Het verhaal stemt overeen met de werkelijkheid ondanks de filosofische
benadering.

Het boek was eenvoudig en het las vlot maar het verhaal was zeker niet
spannend want er zat geen enkele climax in. Er komt ook geen enkele vorm van dialoog voor, wat het verhaal zeker niet ten goede komt. Het boek is niet ingedeeld in hoofdstukken, wel in aspecten (aan de hand van het leven in het kamp of de gevoelens van de schrijver). Er was een voortdurende afwisseling tussen heden en verleden. De karakters van de personages (grootmoeder, moeder en vriendin Lisa) waren slecht uitgewerkt waardoor men zich niet goed kon inleven in de situatie van die personages. Dit kon alleen bij het hoofdpersonage, de auteur dus. Alle aandacht was ook op de gevoelens van de auteur gevestigd waardoor er geen echt verhaal ontstond maar eerder een klaagzang van de schrijver. Soms werd er een stukje besteed aan de levensomstandigheden in het kamp maar de sfeer werd toch nooit zo weergegeven dat men zich kon inleven in het kampleven.

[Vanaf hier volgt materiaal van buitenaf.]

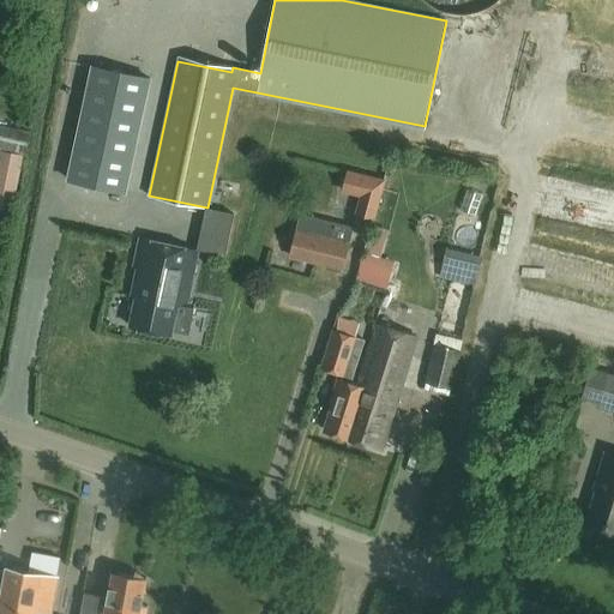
[(423,0),(427,2),(435,7),(439,10),(445,12),(450,13),(458,13),(463,14),(467,13),(471,13),(476,12),(482,10),(487,7),(493,4),(497,0),(423,0)]
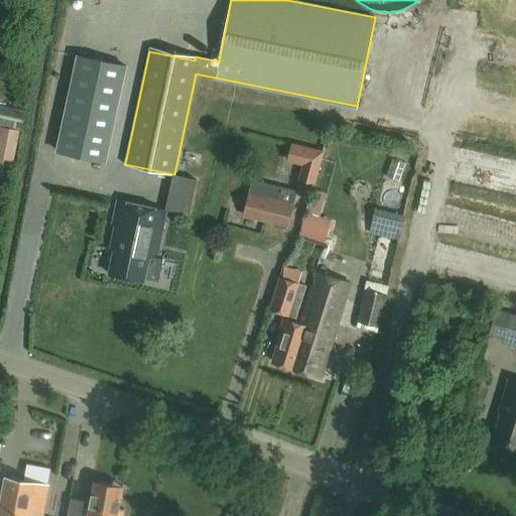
[(78,54),(75,73),(57,150),(105,161),(126,66),(78,54)]
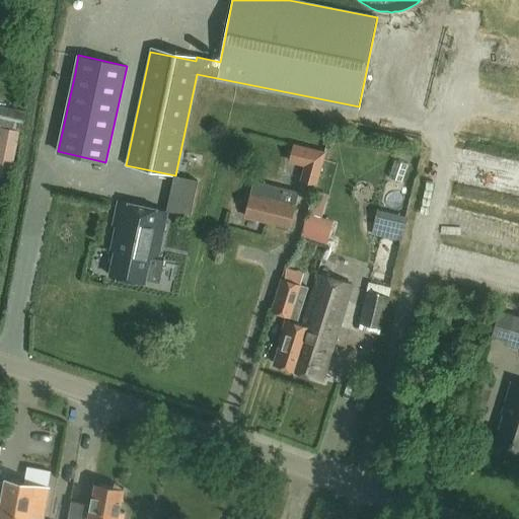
[(21,130),(25,110),(0,105),(0,125),(20,129),(21,130)]
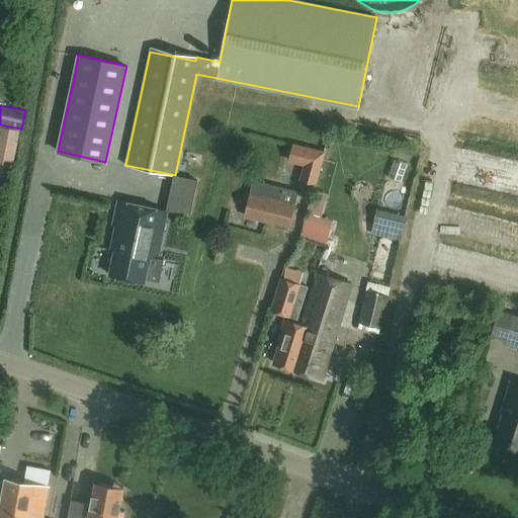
[(20,128),(0,124),(0,126),(0,165),(13,168),(20,128)]
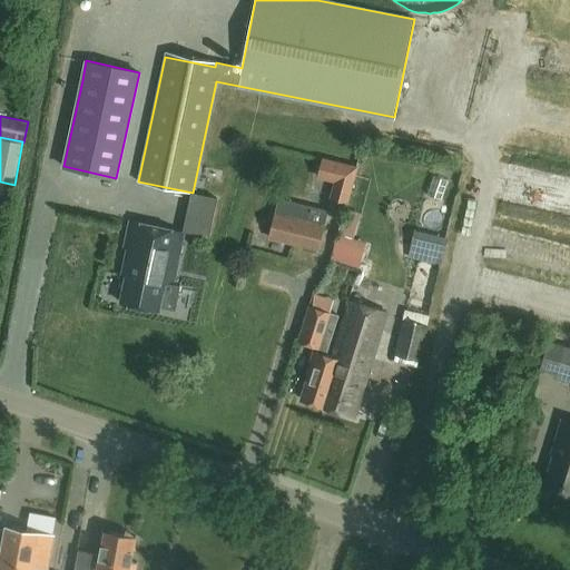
[(323,159),(317,176),(336,180),(331,198),(346,202),(356,168),(323,159)]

Ik had meer een verslag verwacht van het leven in een concentratiekamp, een soort dagboek. Er worden inderdaad wel veel dingen aangehaald daarover maar de essentie van het verhaal lag toch ergens anders. Het boek is meer een uitlaatklep voor de gevoelens van de schrijver. Deze laatste kwam in het verhaal tot uiting als een verbitterd iemand en het boek lijkt wel zijn zwanenzang. Ik denk dat de schrijver er meer aan gehad heeft dan de lezers eraan (zullen) hebben.
De auteur probeerde nog enigszins het verhaal een beetje te versterken
door te verzwijgen waarom hij zodanig vervreemd was van zijn moeder maar ook dit bracht geen enkele spanning in het verhaal.

In het algemeen heb ik het boek niet graag gelezen en ik zou dus ook niet willen aanbevelen.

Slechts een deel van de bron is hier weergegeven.